Last thing we must do before we make the neural network is we have to put the output categories into a form the computer can understand. To do this, we can use One Hot Encoding. What this is is that it turns categorical variables into a vector. So, since we have three categories, we make the outputs as a 3d vector - each element corresponds to one category. So, to represent old english, we use [1 0 0], for old french we use [0 1 0] and for old latin we use [0 0 1]. If a language could be multiple categories you could have multiple ones, but that doesn't apply in our case.

So, now it's time to talk about neural networks. A neural network is essentially a function, which takes in an input and gives an output. In our cas, the input is this t dimensional trigram vector corresponding to one text sample, and the output is either [1 0 0], [0 1 0] or [0 0 1], or more specifically, the relative probabilities of each classification, and the official classification is the greatest probability.

The way a neural network works is essentially similar to pavlovlian conditioning: when the neural network guesses correctly, you want to reward that behavior, whereas when it guesses incorrectly, we want to discourage that behavior and change it.
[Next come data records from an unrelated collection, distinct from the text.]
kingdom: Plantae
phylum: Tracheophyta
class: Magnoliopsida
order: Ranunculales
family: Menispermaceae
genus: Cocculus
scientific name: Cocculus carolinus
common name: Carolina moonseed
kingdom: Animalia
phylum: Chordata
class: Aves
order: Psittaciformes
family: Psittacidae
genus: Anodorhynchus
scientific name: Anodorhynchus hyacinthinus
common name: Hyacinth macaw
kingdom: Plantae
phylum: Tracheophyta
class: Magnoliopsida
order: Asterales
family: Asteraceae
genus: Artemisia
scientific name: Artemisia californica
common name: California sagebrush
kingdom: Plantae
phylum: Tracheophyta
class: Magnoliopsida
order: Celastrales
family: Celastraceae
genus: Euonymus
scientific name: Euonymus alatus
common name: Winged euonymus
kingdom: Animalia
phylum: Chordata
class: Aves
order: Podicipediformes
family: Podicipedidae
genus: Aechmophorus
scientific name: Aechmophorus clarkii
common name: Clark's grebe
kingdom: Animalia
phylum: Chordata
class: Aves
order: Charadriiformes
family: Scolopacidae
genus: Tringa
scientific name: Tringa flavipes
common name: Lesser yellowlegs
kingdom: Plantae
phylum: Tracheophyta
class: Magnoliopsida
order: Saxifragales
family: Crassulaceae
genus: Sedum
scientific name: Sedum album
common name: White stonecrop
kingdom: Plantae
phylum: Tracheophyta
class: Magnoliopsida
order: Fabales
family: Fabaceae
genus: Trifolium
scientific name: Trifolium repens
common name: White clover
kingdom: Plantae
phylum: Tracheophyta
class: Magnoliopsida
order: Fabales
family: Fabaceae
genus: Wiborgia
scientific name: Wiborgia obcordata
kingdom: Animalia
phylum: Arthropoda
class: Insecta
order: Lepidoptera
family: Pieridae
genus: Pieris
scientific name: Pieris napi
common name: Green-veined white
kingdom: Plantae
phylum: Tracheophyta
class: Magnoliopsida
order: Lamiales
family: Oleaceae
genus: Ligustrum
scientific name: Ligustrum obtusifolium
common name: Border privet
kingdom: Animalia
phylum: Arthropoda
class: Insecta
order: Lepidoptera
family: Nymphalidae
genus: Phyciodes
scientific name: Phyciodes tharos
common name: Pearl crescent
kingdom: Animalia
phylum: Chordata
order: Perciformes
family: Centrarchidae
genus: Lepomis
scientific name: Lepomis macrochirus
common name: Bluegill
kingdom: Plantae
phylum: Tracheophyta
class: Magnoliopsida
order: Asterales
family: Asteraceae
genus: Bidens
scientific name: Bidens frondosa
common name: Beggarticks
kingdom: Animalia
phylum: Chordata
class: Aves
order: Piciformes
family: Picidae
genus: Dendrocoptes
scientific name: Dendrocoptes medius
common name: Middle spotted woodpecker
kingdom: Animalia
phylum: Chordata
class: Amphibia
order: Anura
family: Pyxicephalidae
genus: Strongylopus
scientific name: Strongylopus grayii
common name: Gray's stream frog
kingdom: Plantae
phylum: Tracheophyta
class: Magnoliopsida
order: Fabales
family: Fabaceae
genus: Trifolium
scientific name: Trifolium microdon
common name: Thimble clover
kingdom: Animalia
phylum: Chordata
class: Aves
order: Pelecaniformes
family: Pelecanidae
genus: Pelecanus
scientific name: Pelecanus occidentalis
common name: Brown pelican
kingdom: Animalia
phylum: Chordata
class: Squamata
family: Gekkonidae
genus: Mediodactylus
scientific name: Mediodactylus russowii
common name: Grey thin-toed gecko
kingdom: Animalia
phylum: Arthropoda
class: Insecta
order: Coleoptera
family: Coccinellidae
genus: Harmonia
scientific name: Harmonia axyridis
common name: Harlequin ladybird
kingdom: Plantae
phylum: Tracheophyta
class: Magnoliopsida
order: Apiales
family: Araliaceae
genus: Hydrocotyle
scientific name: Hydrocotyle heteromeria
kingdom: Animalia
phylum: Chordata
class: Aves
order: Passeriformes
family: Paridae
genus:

To get the prediction of the neural network is actually just adding and multiplying, which seems counterintuitive but it works well. The way to visualize a network is as a series of nodes, and lines called weights which connect the nodes to eachother. You think of the nodes in layers, and as the neural network runs it sort of goes from one layer to the next calculating until it gets an answer. The weights each have a number in some range -r,r , often this range will be from -1 to 1, but it depends on the specific algorithm. To get the value of the next layer nodes, you multiply each of the previous layer's node value by the weight between that node and the new one, and do this for all the previous nodes and their weights, then add a constant "bias" to this result ,and you get the value for the next layer. Then, to keep the data in a reasonable range so guesses don't vary wildly, you normalize this value to be betweeen 0 and 1 or some other small range. You do this for each node at each layer, over and over again, and at the end you end with 3 values between 0 and 1, which represent the relative probabilities of each classification. Then, the algorithm picks the highest value, and then that is the guess.

The algorithm compares this guess vector to what the actual vector was [1 0 0] or [0 1 0] or [0 0 1]. Then, it gets the error between the prediction and the result. Then, through each iteration, it adjusts the weights and biases of the network accordingly to minimize the error of the network, which resultingly increases the accuracy.

The network runs this same algorithm many many times on the training data, until it gets very good at classifying the data.

Then, once we have this model with set weights and biases, we can test it by using our test set. We run the test set inputs through the model, not changing the weights and biases but just getting hte result, then we see how accurate the predictions were, which comes out in the accuracy of the model, as a percent correct.

For this model, our accuracy was somewhere between 97 and 98% which i thought was very good ,considering i wasn't even sure this would work before trying it.